Reconstructing Craniofacial Trauma with Fat Grafting: Predictors of Successful Outcomes
Debra Bourne, MD1, Jacqueline Bliley, MS1,8, Isaac James, MD1, Gretchen Haas, PhD2, Albert D. Donnenberg, PhD7, Vera Donnenberg, PhD7, Barton Branstetter, MD3, Ryan TM Mitchell, MD4, Spencer Brown, PhD5, Kacey Marra, PhD1,7,8, Sydney Coleman, MD1,6, J Peter Rubin, MD1,7,8.
11University of Pittsburgh Medical Center, Department of Plastic Surgery, Pittsburgh, PA, 2University of Pittsburgh Medical Center, Department of Psychiatry, and the VA Pittsburgh Healthcare System, Pittsburgh, PA, 3University of Pittsburgh Medical Center, Department of Radiology, Pittsburgh, PA, 4The Bengtson Center for Aesthetics and Plastic Surgery, Grand Rapids, MI, 5Cooper Medical School of Rowan University, Camden, NJ, 6New York Langone Medical Center, New York, NY, 7University of Pittsburgh McGowan Institute of Regenerative Medicine, Pittsburgh, PA, 8University of Pittsburgh Department of Bioengineering, Pittsburgh, PA.

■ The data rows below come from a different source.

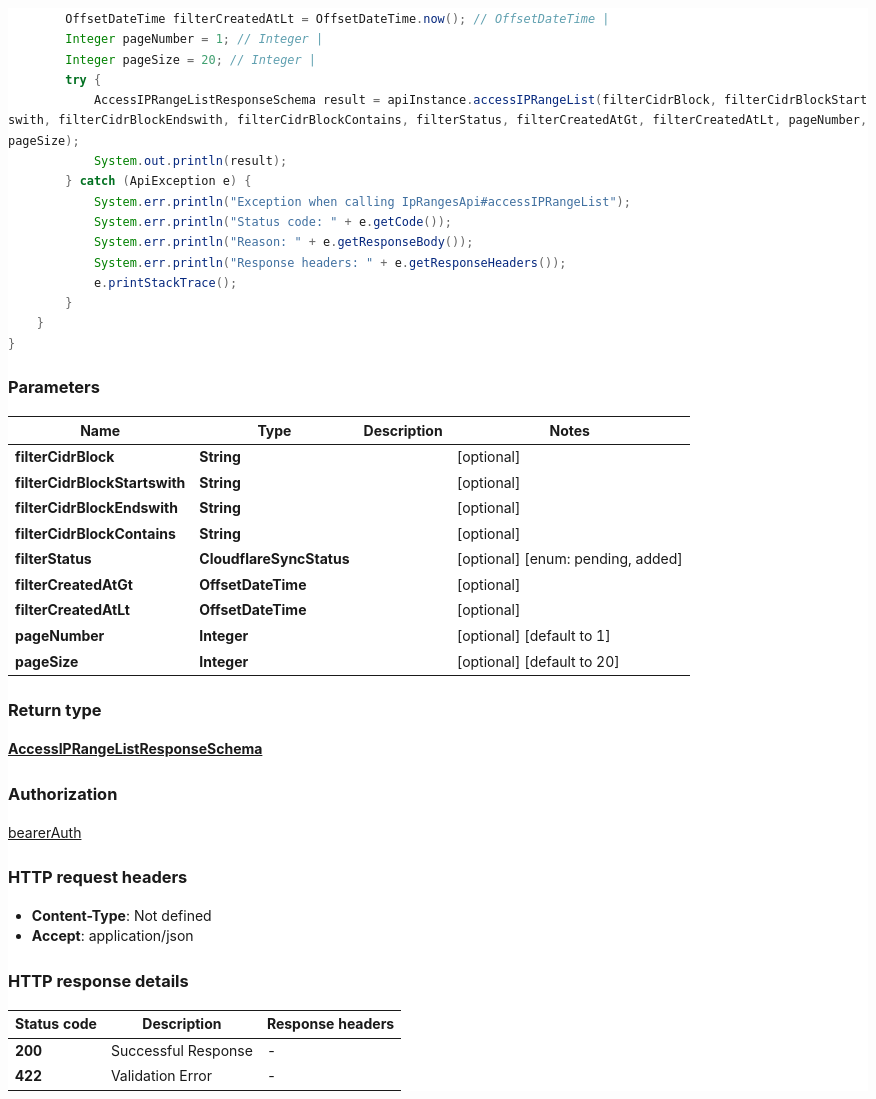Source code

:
 ```java
        OffsetDateTime filterCreatedAtLt = OffsetDateTime.now(); // OffsetDateTime | 
        Integer pageNumber = 1; // Integer | 
        Integer pageSize = 20; // Integer | 
        try {
            AccessIPRangeListResponseSchema result = apiInstance.accessIPRangeList(filterCidrBlock, filterCidrBlockStartswith, filterCidrBlockEndswith, filterCidrBlockContains, filterStatus, filterCreatedAtGt, filterCreatedAtLt, pageNumber, pageSize);
            System.out.println(result);
        } catch (ApiException e) {
            System.err.println("Exception when calling IpRangesApi#accessIPRangeList");
            System.err.println("Status code: " + e.getCode());
            System.err.println("Reason: " + e.getResponseBody());
            System.err.println("Response headers: " + e.getResponseHeaders());
            e.printStackTrace();
        }
    }
}
```

### Parameters


Name | Type | Description  | Notes
------------- | ------------- | ------------- | -------------
 **filterCidrBlock** | **String**|  | [optional]
 **filterCidrBlockStartswith** | **String**|  | [optional]
 **filterCidrBlockEndswith** | **String**|  | [optional]
 **filterCidrBlockContains** | **String**|  | [optional]
 **filterStatus** | **CloudflareSyncStatus**|  | [optional] [enum: pending, added]
 **filterCreatedAtGt** | **OffsetDateTime**|  | [optional]
 **filterCreatedAtLt** | **OffsetDateTime**|  | [optional]
 **pageNumber** | **Integer**|  | [optional] [default to 1]
 **pageSize** | **Integer**|  | [optional] [default to 20]

### Return type

[**AccessIPRangeListResponseSchema**](AccessIPRangeListResponseSchema.md)

### Authorization

[bearerAuth](../README.md#bearerAuth)

### HTTP request headers

- **Content-Type**: Not defined
- **Accept**: application/json

### HTTP response details
| Status code | Description | Response headers |
|-------------|-------------|------------------|
| **200** | Successful Response |  -  |
| **422** | Validation Error |  -  |

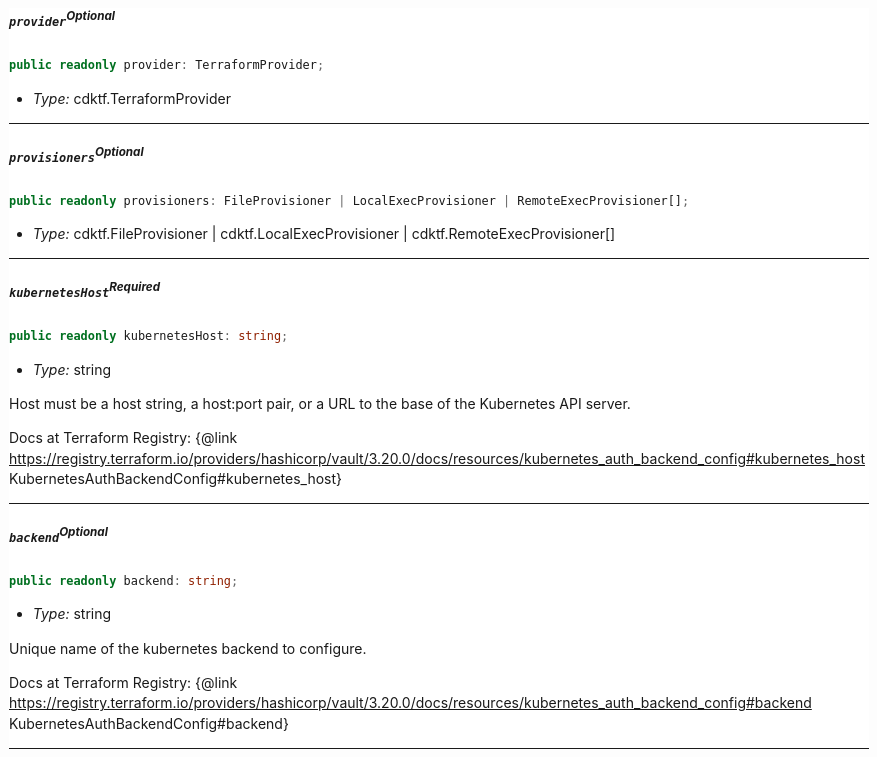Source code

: ##### `provider`<sup>Optional</sup> <a name="provider" id="@cdktf/provider-vault.kubernetesAuthBackendConfig.KubernetesAuthBackendConfigConfig.property.provider"></a>

```typescript
public readonly provider: TerraformProvider;
```

- *Type:* cdktf.TerraformProvider

---

##### `provisioners`<sup>Optional</sup> <a name="provisioners" id="@cdktf/provider-vault.kubernetesAuthBackendConfig.KubernetesAuthBackendConfigConfig.property.provisioners"></a>

```typescript
public readonly provisioners: FileProvisioner | LocalExecProvisioner | RemoteExecProvisioner[];
```

- *Type:* cdktf.FileProvisioner | cdktf.LocalExecProvisioner | cdktf.RemoteExecProvisioner[]

---

##### `kubernetesHost`<sup>Required</sup> <a name="kubernetesHost" id="@cdktf/provider-vault.kubernetesAuthBackendConfig.KubernetesAuthBackendConfigConfig.property.kubernetesHost"></a>

```typescript
public readonly kubernetesHost: string;
```

- *Type:* string

Host must be a host string, a host:port pair, or a URL to the base of the Kubernetes API server.

Docs at Terraform Registry: {@link https://registry.terraform.io/providers/hashicorp/vault/3.20.0/docs/resources/kubernetes_auth_backend_config#kubernetes_host KubernetesAuthBackendConfig#kubernetes_host}

---

##### `backend`<sup>Optional</sup> <a name="backend" id="@cdktf/provider-vault.kubernetesAuthBackendConfig.KubernetesAuthBackendConfigConfig.property.backend"></a>

```typescript
public readonly backend: string;
```

- *Type:* string

Unique name of the kubernetes backend to configure.

Docs at Terraform Registry: {@link https://registry.terraform.io/providers/hashicorp/vault/3.20.0/docs/resources/kubernetes_auth_backend_config#backend KubernetesAuthBackendConfig#backend}

---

PURPOSE - Craniofacial disfigurement creates psychological distress and functional impairment. Fat grafting improves contour, however, unpredictability of volume retention is a significant limitation.
METHODS - This IRB approved prospective cohort study was funded by the US Department of Defense. Twenty patients with craniofacial deformities underwent fat grafting. Volume retention was evaluated using CT scans (Figure 1). A portion of fat was evaluated for stromal vascular fraction (SVF) cell type populations by flow cytometry. Quality of life (QOL) measures were recorded. Five patients underwent a second fat grafting procedure after completing the 9 month follow-up period.
RESULTS - Volume retention stabilized at 3 months, and averaged 63% ±16 at 9 months. The retention at 3 months was significantly predictive of 9 month volume (p=0.006). Higher SVF cell viability was correlated with improved volume retention (p=0.008). Volume retention in the first procedure was predictive of the second operation (p=0.05). Satisfaction with physical appearance (p=.001) and social functioning quality of life (p<.04) improved from baseline to 9 months. There were no serious adverse events.
CONCLUSIONS - Fat grafting craniofacial defects is effective in improving volume deficits, with 40% volume loss anticipated. Viability of fat harvested impacts overall retention. The volume retention in subsequent procedures in the same patient had similar volume retention, suggesting a role for innate biologic characteristics of fat tissue in fat graft healing.